---------- EXTRAIT À LIRE ----------
16 Mars 2018, 17:27pm

Publié par Bolivar Infos

 

La poussée intégrationniste de la région au début du XXI° siècle stimulée essentiellement par l'axe Brasilia-Caracas-Buenos Aires (B-C-B) et les membres de l'Alliance Bolivarienne pour les Peuples de Notre Amérique – Traité de Commerce des Peuples (ALBA-TCP) a eu son opposé dans la recoordination régionale des pays qui ont des Gouvernements de droite grâce à l'Alliance du Pacifique (AP), un bloc créé en 2011 composé du Chili, du Pérou, de la Colombie et du Mexique.

 

A partir de la fracture de l'axe Brasilia-Caracas-Buenos Aires avec l'arrivée de Macri en Argentine, la non ratification par le parlement brésilien de l'entrée de la Bolivie au Marché Commun du Sud en tant que membre permanent, le coup d'Etat au Brésil et la suspension du Venezuela de ce bloc, les pays du MERCOSUR ont commencé un processus de rapprochement accéléré du bloc du Pacifique.

 

En avril 2017 eut lieu à Buenos Aires la réunion ministérielle MERCOSUR-Alliance du Pacifique dont le communiqué final conjoint signale « l'importance d'un système multilatéral de commerce ouvert, prévisible, transparent, inclusif et basé que les règles internationales. »

 

Dans cette instance s'est constitué un Groupe de Haut Niveau pour continuer à avancer dans le rapprochement entre les blocs. La chancelière argentine de l'époque, Susana Malcorra, a résumé cet événement en le qualifiant « d'engagement envers le libre commerce et le multilatéralisme. » En juillet de la même année, dans le cadre du Sommet du MERCOSUR et des Etats Associés à Mendoza, Argentine, eut lieu le séminaire «  MERCOSUR-Alliance du Pacifique, un ordre du jour positif pour l'intégration. »

 

Le processus de rapprochement du MERCOSUR vers l'Alliance du Pacifique vient d'un virage plus profond qui comprend un éventuel accord de libre commerce avec l'Union Européenne.

 

Grâce à ce tournant du bloc sud-américain, la stratégie d'ouverture gagne un espace et une initiative dans la région. Le mouvement qui est en marche est celui d'une convergence des principaux joueurs de l'axe atlantique et pacifique de l'Amérique Latine autour des coordonnées du régionalisme ouvert, c'est à dire l'ajout du projet d'ouverture dans le domaine de l'insertion internationale. Dans un avenir plus ou moins proche, nous pouvons être face à un virage du continent inspiré par l'esprit de la vieille et pas encore enterrée Zone de Libre Commerce pour les Amériques (ALCA).
----------
* _CONSIGNE A_: Selon l'extrait à lire, quels pays composent l'Alliance du Pacifique ?
---------- DONNÉES ----------
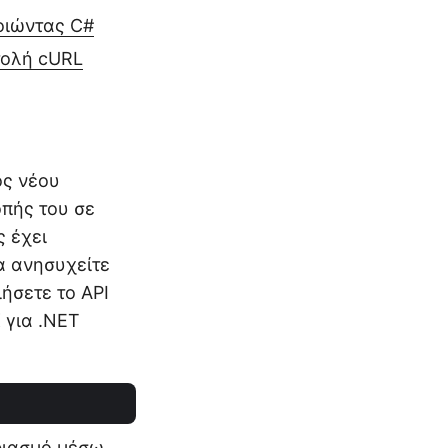
οιώντας C#
τολή cURL
ός νέου
πής του σε
ς έχει
α ανησυχείτε
ήσετε το API
 για .NET
ριασμό μέσω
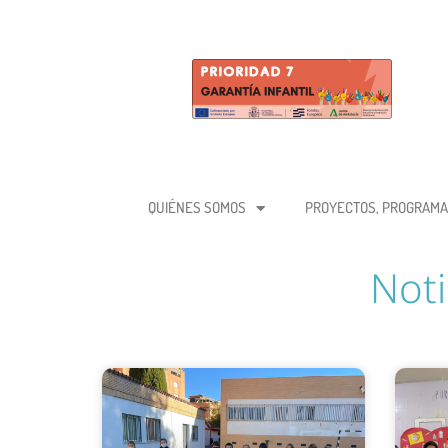
QUIÉNES SOMOS
PROYECTOS, PROGRAMA
Noti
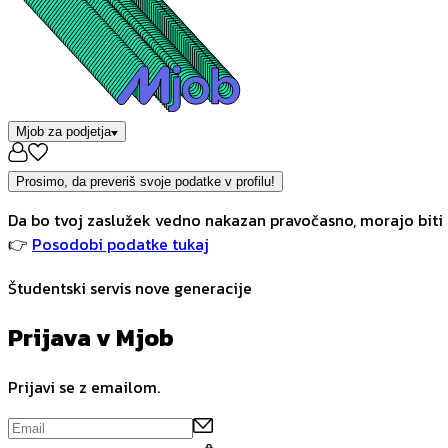
Mjob za podjetja
Prosimo, da preveriš svoje podatke v profilu!
Da bo tvoj zaslužek vedno nakazan pravočasno, morajo biti 
👉
Posodobi podatke tukaj
Študentski servis nove generacije
Prijava v Mjob
Prijavi se z emailom.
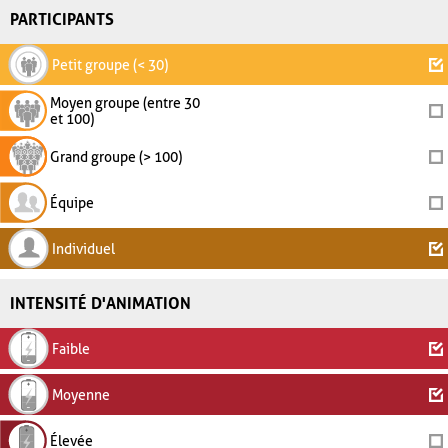
PARTICIPANTS
Petit groupe (< 30)
Moyen groupe (entre 30
et 100)
Grand groupe (> 100)
Équipe
Individuel
INTENSITÉ D'ANIMATION
Faible
Moyenne
Élevée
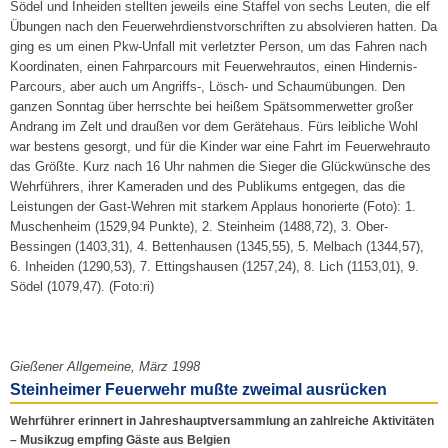
Södel und Inheiden stellten jeweils eine Staffel von sechs Leuten, die elf
Übungen nach den Feuerwehrdienstvorschriften zu absolvieren hatten. Da
ging es um einen Pkw-Unfall mit verletzter Person, um das Fahren nach
Koordinaten, einen Fahrparcours mit Feuerwehrautos, einen Hindernis-
Parcours, aber auch um Angriffs-, Lösch- und Schaumübungen. Den
ganzen Sonntag über herrschte bei heißem Spätsommerwetter großer
Andrang im Zelt und draußen vor dem Gerätehaus. Fürs leibliche Wohl
war bestens gesorgt, und für die Kinder war eine Fahrt im Feuerwehrauto
das Größte. Kurz nach 16 Uhr nahmen die Sieger die Glückwünsche des
Wehrführers, ihrer Kameraden und des Publikums entgegen, das die
Leistungen der Gast-Wehren mit starkem Applaus honorierte (Foto): 1.
Muschenheim (1529,94 Punkte), 2. Steinheim (1488,72), 3. Ober-
Bessingen (1403,31), 4. Bettenhausen (1345,55), 5. Melbach (1344,57),
6. Inheiden (1290,53), 7. Ettingshausen (1257,24), 8. Lich (1153,01), 9.
Södel (1079,47). (Foto:ri)
Gießener Allgemeine, März 1998
Steinheimer Feuerwehr mußte zweimal ausrücken
Wehrführer erinnert in Jahreshauptversammlung an zahlreiche Aktivitäten
– Musikzug empfing Gäste aus Belgien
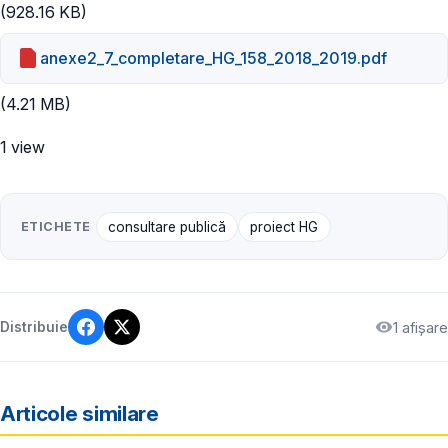
(928.16 KB)
anexe2_7_completare_HG_158_2018_2019.pdf
(4.21 MB)
1 view
ETICHETE
consultare publică
proiect HG
1 afișare
Distribuie
Articole similare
----------
* _CONSIGNE B_: Transcrivez à l'identique les lignes des enregistrements, en commençant à celle qui contient « Södel und Inheiden » et en terminant à celle qui contient « das Größte. Kurz ».

* _RÉSULTAT ATTENDU A_: Le Chili, le Pérou, la Colombie et le Mexique.

* _RÉSULTAT ATTENDU B_:
Södel und Inheiden stellten jeweils eine Staffel von sechs Leuten, die elf
Übungen nach den Feuerwehrdienstvorschriften zu absolvieren hatten. Da
ging es um einen Pkw-Unfall mit verletzter Person, um das Fahren nach
Koordinaten, einen Fahrparcours mit Feuerwehrautos, einen Hindernis-
Parcours, aber auch um Angriffs-, Lösch- und Schaumübungen. Den
ganzen Sonntag über herrschte bei heißem Spätsommerwetter großer
Andrang im Zelt und draußen vor dem Gerätehaus. Fürs leibliche Wohl
war bestens gesorgt, und für die Kinder war eine Fahrt im Feuerwehrauto
das Größte. Kurz nach 16 Uhr nahmen die Sieger die Glückwünsche des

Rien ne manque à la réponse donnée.